Question

In the given figure $R_1 = 10 \, \Omega$, $R_2 = 8 \, \Omega$, $R_3 = 4 \, \Omega$, and $R_4 = 8 \, \Omega$. The battery is ideal with an EMF of 12V.
The equivalent resistance of the circuit and the current supplied by the battery are respectively:

• A. $12 \, \Omega$ and $11.4 \, A$
• B. $10.5 \, \Omega$ and $1.14 \, A$
• C. $10.5 \, \Omega$ and $1 \, A$
• D. $12 \, \Omega$ and $1 \, A$

Answer 1

Answer: (D)

$12 \, \Omega$ and $1 \, A$

Answer 2

Here, $R_2$, $R_3$, and $R_4$ are in parallel.
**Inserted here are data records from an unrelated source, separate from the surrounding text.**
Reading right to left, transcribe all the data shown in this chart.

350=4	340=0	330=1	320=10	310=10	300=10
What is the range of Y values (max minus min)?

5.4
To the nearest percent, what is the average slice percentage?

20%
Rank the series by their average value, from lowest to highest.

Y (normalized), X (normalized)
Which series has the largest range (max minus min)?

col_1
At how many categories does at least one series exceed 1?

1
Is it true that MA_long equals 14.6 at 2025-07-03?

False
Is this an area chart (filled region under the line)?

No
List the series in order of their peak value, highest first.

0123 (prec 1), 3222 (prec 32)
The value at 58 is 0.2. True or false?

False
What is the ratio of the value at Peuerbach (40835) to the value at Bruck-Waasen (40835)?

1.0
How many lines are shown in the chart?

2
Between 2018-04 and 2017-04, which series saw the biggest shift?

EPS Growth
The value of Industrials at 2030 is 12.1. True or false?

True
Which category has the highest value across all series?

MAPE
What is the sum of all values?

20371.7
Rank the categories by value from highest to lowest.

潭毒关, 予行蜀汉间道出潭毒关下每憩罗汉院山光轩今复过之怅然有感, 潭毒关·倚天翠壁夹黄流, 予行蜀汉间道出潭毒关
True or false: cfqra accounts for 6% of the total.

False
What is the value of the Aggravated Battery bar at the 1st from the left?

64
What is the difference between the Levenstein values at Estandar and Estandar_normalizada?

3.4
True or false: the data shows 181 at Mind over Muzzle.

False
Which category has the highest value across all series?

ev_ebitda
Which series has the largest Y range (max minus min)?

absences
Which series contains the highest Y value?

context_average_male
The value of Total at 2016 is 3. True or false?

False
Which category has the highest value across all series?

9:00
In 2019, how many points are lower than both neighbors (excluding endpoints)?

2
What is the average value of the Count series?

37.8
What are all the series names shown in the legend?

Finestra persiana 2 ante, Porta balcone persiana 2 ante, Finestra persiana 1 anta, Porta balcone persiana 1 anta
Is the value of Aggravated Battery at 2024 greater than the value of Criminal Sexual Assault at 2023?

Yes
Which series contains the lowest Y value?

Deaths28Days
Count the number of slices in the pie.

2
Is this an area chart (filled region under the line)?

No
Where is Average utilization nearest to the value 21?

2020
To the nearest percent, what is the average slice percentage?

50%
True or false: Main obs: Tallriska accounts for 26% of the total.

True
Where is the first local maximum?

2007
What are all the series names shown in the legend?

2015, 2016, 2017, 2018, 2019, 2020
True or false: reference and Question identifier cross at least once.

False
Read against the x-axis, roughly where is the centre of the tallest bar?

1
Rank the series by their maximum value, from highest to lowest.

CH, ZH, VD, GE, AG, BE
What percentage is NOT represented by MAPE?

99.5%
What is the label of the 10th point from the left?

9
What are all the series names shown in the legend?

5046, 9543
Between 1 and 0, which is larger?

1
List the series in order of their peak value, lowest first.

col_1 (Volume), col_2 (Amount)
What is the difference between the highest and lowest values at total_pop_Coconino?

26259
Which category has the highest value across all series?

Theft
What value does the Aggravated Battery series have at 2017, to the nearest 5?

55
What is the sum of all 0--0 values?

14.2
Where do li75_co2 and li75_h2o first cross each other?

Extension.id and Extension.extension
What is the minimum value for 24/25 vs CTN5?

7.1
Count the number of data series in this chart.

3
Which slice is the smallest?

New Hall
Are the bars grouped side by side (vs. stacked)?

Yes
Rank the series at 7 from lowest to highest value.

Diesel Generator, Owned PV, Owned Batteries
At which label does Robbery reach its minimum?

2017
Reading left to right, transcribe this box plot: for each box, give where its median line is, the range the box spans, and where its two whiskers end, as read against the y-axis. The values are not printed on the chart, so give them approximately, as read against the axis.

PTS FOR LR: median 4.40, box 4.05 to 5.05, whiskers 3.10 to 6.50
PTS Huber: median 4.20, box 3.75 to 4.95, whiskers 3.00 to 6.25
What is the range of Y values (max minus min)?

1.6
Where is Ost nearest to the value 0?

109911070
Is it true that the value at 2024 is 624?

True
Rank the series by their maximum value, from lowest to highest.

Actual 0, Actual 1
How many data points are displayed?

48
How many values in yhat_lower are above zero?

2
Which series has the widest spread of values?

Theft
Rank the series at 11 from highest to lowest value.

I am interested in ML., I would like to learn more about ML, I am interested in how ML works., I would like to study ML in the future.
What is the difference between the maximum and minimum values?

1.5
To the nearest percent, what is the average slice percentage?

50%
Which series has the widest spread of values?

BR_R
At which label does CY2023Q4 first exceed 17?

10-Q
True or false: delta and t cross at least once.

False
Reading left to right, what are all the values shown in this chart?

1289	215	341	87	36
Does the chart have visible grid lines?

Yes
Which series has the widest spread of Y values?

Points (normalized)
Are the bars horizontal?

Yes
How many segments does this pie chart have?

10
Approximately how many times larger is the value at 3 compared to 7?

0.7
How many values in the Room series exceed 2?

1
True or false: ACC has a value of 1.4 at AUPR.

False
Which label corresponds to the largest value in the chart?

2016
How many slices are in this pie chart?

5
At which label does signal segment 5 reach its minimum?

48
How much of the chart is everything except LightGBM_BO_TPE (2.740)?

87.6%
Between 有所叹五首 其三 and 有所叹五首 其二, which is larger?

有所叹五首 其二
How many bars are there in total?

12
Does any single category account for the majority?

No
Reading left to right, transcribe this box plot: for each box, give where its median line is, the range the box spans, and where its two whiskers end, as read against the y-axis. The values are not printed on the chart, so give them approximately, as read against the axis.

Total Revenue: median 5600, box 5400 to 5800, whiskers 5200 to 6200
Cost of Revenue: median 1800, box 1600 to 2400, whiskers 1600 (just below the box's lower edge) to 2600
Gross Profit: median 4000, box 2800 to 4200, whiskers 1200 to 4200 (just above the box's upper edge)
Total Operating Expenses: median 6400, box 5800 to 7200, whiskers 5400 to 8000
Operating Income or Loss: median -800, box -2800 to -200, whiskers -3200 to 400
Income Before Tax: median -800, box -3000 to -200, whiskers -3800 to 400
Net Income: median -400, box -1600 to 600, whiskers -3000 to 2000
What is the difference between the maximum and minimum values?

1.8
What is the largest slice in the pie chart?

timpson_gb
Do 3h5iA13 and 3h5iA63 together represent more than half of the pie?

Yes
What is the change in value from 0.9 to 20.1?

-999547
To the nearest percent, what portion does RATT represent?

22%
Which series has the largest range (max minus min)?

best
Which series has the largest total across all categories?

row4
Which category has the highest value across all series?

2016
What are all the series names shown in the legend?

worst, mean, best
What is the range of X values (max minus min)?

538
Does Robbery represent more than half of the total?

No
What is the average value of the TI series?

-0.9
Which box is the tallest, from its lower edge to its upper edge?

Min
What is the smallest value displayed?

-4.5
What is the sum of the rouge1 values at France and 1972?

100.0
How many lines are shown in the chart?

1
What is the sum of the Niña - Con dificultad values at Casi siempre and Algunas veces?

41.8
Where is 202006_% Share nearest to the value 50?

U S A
The equivalent resistance of these resistors is given by:

$\frac{1}{R_{234}} = \frac{1}{R_2} + \frac{1}{R_3} + \frac{1}{R_4} = \frac{1}{8} + \frac{1}{4} + \frac{1}{8}$

$R_{234} = 2 \, \Omega$

This resistance is in series with $R_1$, so the total equivalent resistance is:

$R_{\text{total}} = R_1 + R_{234} = 10 \, \Omega + 2 \, \Omega = 12 \, \Omega$

The current supplied by the battery is:

$I = \frac{V}{R_{\text{total}}} = \frac{12 \, V}{12 \, \Omega} = 1 \, \text{A}$